Она с беспокойством взглянула на затянутое марлей окно. В марле ярко голубела круглая дырка. Серафиме захотелось поглубже забраться под одеяло.
— Нет, стоп, — сказала она себе. — Главное — не поддаваться панике.
Серафима была рассудительным человеком. Она прогнала страх и стала вспоминать, кому причинила зло и кто мог желать ей такой ужасной гибели.
Никому она не причиняла зла! Честное слово! Правда, вчера во время ужина она прогнала из столовой Мишку Зыкова, но он даже не обиделся. Он понимал, что сам виноват: ведь никто не заставлял его опускать в компот нытику Генке Молоканову живого зеленого лягушонка…
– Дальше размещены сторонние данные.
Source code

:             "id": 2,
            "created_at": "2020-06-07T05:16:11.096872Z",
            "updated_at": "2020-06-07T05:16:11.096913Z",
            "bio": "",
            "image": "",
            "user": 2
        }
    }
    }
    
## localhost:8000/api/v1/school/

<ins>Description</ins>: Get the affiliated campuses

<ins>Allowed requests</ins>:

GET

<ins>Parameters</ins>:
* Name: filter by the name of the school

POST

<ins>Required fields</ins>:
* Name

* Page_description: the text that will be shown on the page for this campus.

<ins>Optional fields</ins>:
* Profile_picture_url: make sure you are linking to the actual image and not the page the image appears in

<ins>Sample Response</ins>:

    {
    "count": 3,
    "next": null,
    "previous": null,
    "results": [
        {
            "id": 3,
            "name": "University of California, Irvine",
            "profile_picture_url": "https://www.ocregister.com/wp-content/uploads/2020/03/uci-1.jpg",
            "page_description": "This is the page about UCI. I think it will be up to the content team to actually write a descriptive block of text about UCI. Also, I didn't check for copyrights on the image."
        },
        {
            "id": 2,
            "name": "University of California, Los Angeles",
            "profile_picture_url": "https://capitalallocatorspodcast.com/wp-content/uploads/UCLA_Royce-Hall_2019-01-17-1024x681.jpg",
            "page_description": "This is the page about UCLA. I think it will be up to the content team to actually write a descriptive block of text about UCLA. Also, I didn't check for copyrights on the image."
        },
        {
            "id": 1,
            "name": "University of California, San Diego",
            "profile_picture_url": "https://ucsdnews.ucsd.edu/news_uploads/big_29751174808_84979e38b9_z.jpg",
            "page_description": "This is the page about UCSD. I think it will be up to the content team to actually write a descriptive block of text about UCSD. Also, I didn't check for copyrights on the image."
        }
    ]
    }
«Не было покушения, — решила Серафима. — Стрела случайно влетела в окно, и теперь, наверно, ее хозяин прячется в кустах и с тревогой думает: узнают или не узнают? Попадет или не попадет?»
Она вскочила с кровати, натянула сарафан и шагнула на крыльцо.
В двух метрах от крыльца росла прямая береза. В стволе березы высоко, так что не дотянешься, торчали две стрелы. Одна — толстая и короткая, с черным вороньим пером, другая — длинная, без перьев, с зелеными полосками у наконечника.
— Не нравится мне это, — задумчиво сказала Серафима и огляделась.
Горнисты еще не сыграли побудку, и над лагерем висела сонная тишина. А солнце стояло уже высоко. Жестяные наконечники стрел, глубоко вонзившиеся в березу, горели серебряными точками.
Еще одна стрела взмыла над кустами черемухи, описала пологую дугу и ушла за дальние сосны. Она была ярко-алая, с белыми перьями у хвоста. В зарослях черемухи затрещали ветки и послышались тихие напряженные голоса.